The Court noted that is a different “accuracy” measure than furnishers are required to follow. “Accuracy,” for furnishers means information that “correctly [r]eflects … liability for the account.” 12 C.F.R. § 1022.41(a). Neither the FCRA nor its implementing regulations impose a comparable duty upon consumer reporting agencies, much less a duty to determine the legality of a disputed debt.
The Seventh Circuit held that what the borrowers called “legally inaccurate” and “legally incorrect” information amounted to non‐adjudicated legal defenses to their debts and only a court can fully and finally resolve the legal question of a loan’s validity. See DeAndrade v. Trans Union LLC, 523 F.3d 61, 68 (1st Cir. 2008) (holding the question of whether a consumer is entitled to stop making debt payments “can only be resolved by a court of law” and is “a legal issue that a credit agency such as Trans Union is neither qualified nor obligated to resolve under the FCRA”).

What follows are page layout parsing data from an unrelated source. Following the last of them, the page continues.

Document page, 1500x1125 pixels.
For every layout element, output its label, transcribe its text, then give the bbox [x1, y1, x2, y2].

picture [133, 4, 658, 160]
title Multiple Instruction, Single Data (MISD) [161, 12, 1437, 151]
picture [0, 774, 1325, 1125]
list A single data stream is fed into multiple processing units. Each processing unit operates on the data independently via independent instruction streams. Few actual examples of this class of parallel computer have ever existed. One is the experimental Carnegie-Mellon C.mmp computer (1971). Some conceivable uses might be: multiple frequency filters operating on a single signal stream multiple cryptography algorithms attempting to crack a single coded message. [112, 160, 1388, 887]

The Seventh Circuit joined the First, Ninth, and Tenth Circuits in holding that a consumer’s defense to a debt “is a question for a court to resolve in a suit against the [creditor,] not a job imposed upon consumer reporting agencies by the FCRA.” Carvalho, 629 F.3d at 892 (quoting DeAndrade, 523 F.3d at 68); accord Wright v. Experian Info. Sols., Inc., 805 F.3d 1232, 1244 (10th Cir. 2015) (citing Carvalho, 629 F.3d at 892) (“The FCRA expects consumers to dispute the validity of a debt with the furnisher of the information or append a note to their credit report to show the claim is disputed.”).
Therefore, because no formal adjudication discharged the borrowers’ debts, the Court held that no reasonable procedures could have uncovered an inaccuracy in the borrowers’ credit reports.

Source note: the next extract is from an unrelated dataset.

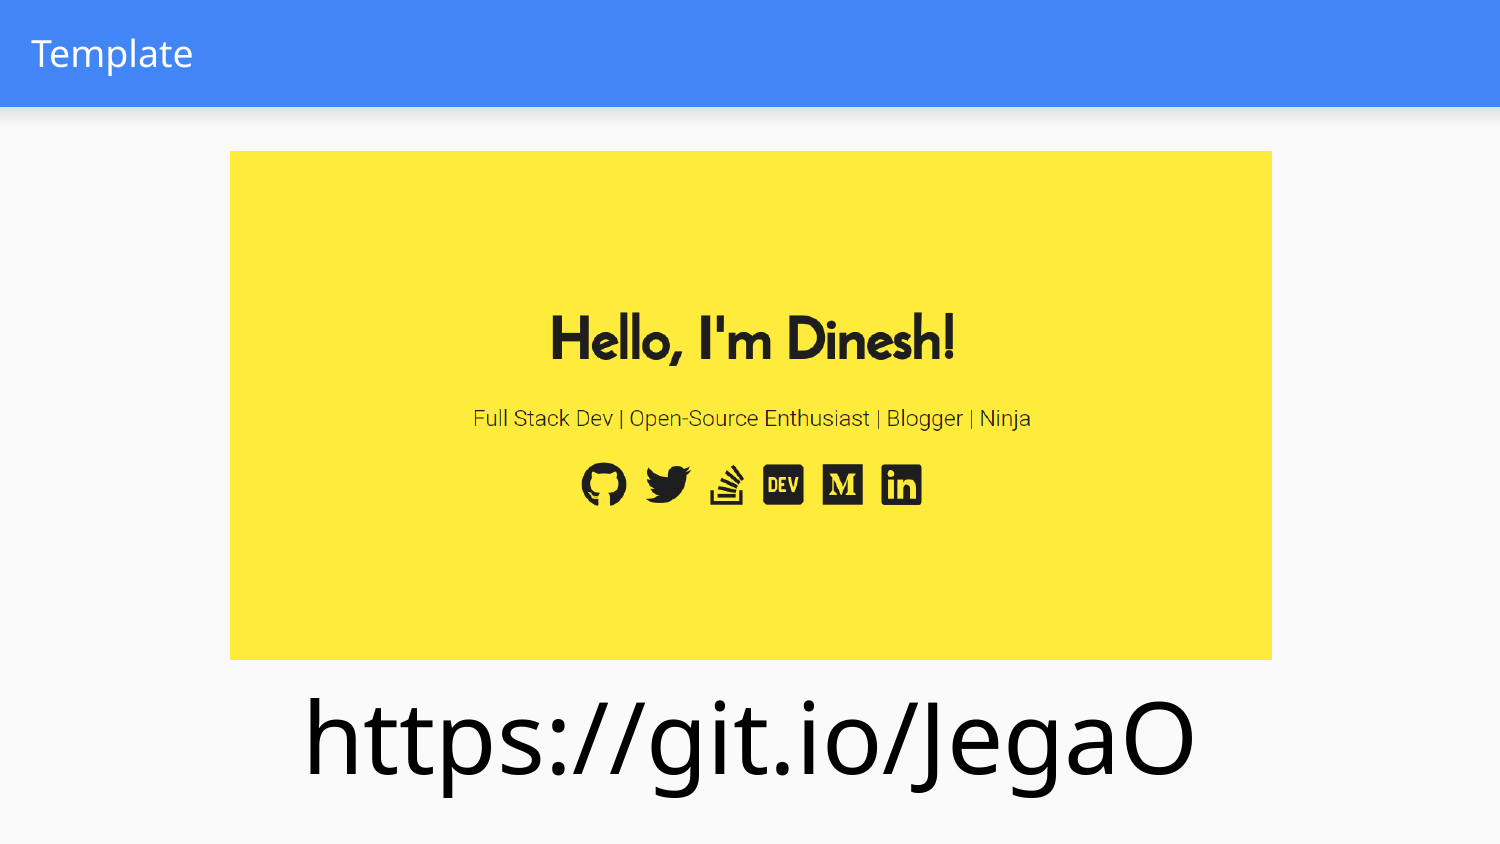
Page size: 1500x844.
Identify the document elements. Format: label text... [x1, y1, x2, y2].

text_box https://git.io/JegaO [21, 660, 1480, 824]
picture [230, 151, 1272, 661]
title Template [16, 2, 1464, 102]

The Seventh Circuit concluded the borrowers’ § 1681i claim ran into the same problems.
The Court held that, when a consumer disputes the “accuracy of any item of information” contained in a credit report, § 1681i requires consumer reporting agencies to “conduct a reasonable reinvestigation to determine whether the disputed information is inaccurate.” 15 U.S.C. § 1681i(a)(1)(A). Like § 1681e(b), § 1681i requires the “accuracy” of information but does not differentiate between factual and legal accuracy. Yet “one of the most basic rules of statutory interpretation” is that “identical words used in different parts of the same act are intended to have the same meaning.” Ortiz‐Santiago v. Barr, 924 F.3d 956, 962 (7th Cir. 2019) (quoting Sorenson v. Sec’y of Treasury, 475 U.S. 851, 860 (1986)).
Accordingly, as with the borrowers’ § 1681e(b) claim, the Seventh Circuit interpreted inaccurate information under § 1681i to mean factually inaccurate information, as consumer reporting agencies are neither qualified nor obligated to resolve legal issues.
As a result, the trial court’s entry of judgment on the pleadings was affirmed.